Apostas para 2018 – Quem sairá ganhando e perdendo



Com o começo da temporada no Tour Down Under na Austrália vem aquela sensação do que esperar para 2018.

Vou tentar chutar o que de especial pode acontecer baseado no pouco que sabemos. Tanto os sucessos, quanto os fracassos. Esta é a receita ideal para errar feio, mas fica divertido rever após o final da temporada.

Sucessos;

1- Sagan finalmente ganhará Paris – Roubaix. Com as novas contratações sua equipe Bora se reforçou muito bem para as clássicas. Agora tem equipe e opções. Coisa que ele nunca teve.

2 -Dumoulin ganhará mais um Giro. E assim, de mansinho, vai ter tantas vitórias em grandes voltas quanto o N. Quintana(Movistar) e duas vezes mais que R. Porte(BMC), M. Landa(Movistar), R. Bardet(AG2R), R. Uran(EF-Education), D. Martin(UAE), E. Chaves(Mitchtelton) e etc…

3 – 2018 será o primeiro ano das grandes batalhas nas grandes voltas(Giro, Tour e Vuelta) da próxima geração; E. Bernal(Sky) x S. Oomen(Sunweb) x E. Mas(Q-Step) x D. Gaudu(FDJ). A disputa pela camisa branca será ótima!

4 – Valverde finalmente ganhará o mundial. Um dos pouquíssimos títulos que ainda não conseguiu em sua ilustríssima carreira.

5 – V. Nibali(Bahrain) ganhará o Tour de France com o apoio de sua reforçadíssima equipe, além do seu histórico “vodoo”. Essas forças estranhas sempre funcionam contra seus adversários nas grandes voltas que ele participa.

Fracassos;

1 – Frrome pegará um gancho de 9 meses e não largará para o Giro d’Itália e o Tour de France. Voltará com tudo para ganhar La Vuelta. Se ele não for punido será mais um olho roxo para o esporte, que já apanhou bastante.

2 – Infelizmente P. Gilbert(Q-Step) não conseguirá ganhar Paris – Roubaix. #striveforfive irá ser divertido, mas não será bem sucedido. Não será em vão. Sua tentativa de conquistar a única clássica monumento que lhe falta inspirará gerações.

3 – F. Aru(UAE) continuará a fazer caretas, mas continuará a enfrentar dificuldades para voltar a um pódio de qualquer grande volta.

4 – Liége – Bastogne – Liége estará congelante.
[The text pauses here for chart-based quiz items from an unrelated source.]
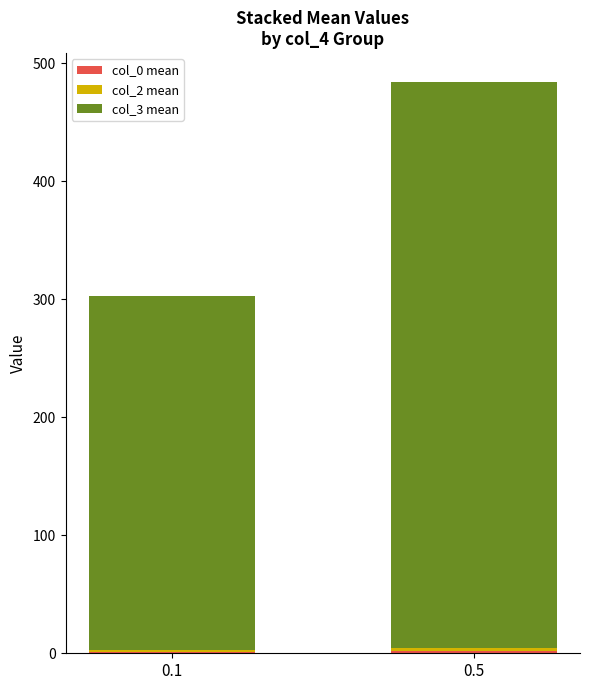

At which category is the sum across all series the highest?

0.5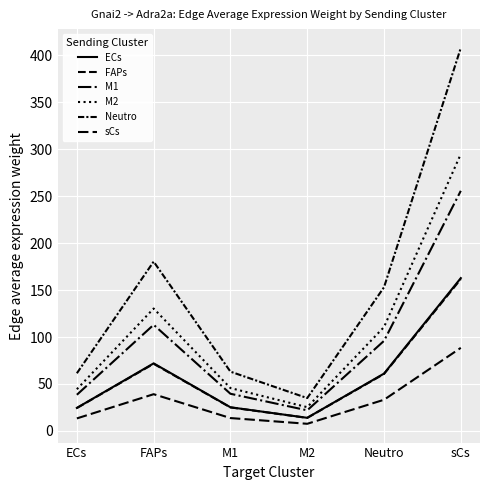

Is this an area chart (filled region under the line)?

No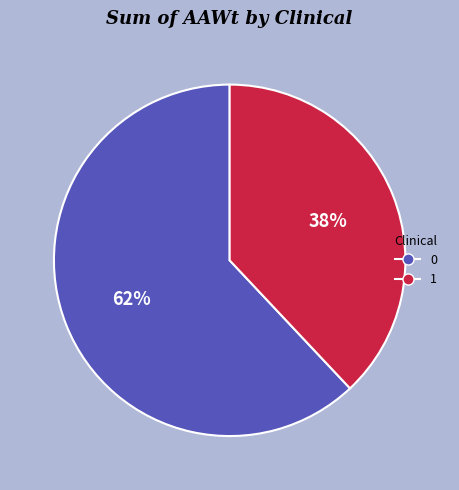

To the nearest percent, what is the average slice percentage?

50%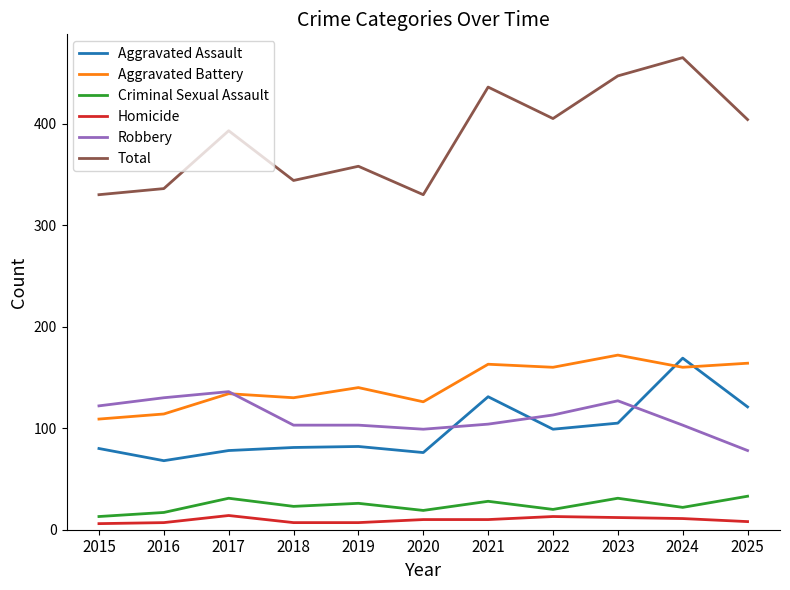

True or false: Homicide and Robbery cross at least once.

False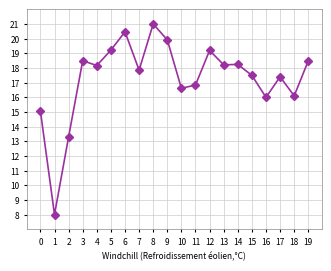

What is the value of the 7th point from the left?

20.5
Pior que em 2016. ASO, a mesma que organiza o Tour de France, neutralizará alguns trechos. O que levará a torcida belga local a fúria.

5 – Equipe Movistar levará seus 3 galáticos para o Tour de France ao invés de dividi-los entre as 3 grandes voltas do ano. Ainda conseguirá um pódio, mas não será sem atrito. Algum dos 3 não continuará na equipe para 2019.

6 – Grupo Disney, de quem a toda poderosa patrocinadora da equipe Sky faz parte, não irá achar graça nenhuma da punição que o Froome receberá. Com receio da associação de sua imagem mundial ao escândalo, começará a ensaiar a saída do esporte. Consequentemente, dará uma reviravolta nas equipes para conseguir absorver a debandada de tantas estrelas.

Se eu acertar pelo menos duas dessas eu mesmo me surpreenderei. Torço para que erre os fracassos, mas que são possíveis, são…

Olhando para 2017, o ano que marcou o fim da carreira de 2 lendas; Alberto Contador e Tom Boonen. Como homenagem uma foto de cada um, que reproduzem bem o que representaram. Dois ataques solos de longa distância que botaram os adversários em enormes dificuldades e, bem ou mal sucedidos, mudaram totalmente a dinâmica das provas.

 Contador no Alto de Angliru, Vuelta 2017.

 Boonen no topo de Saint Nicolas, Tour de Flandres 2017.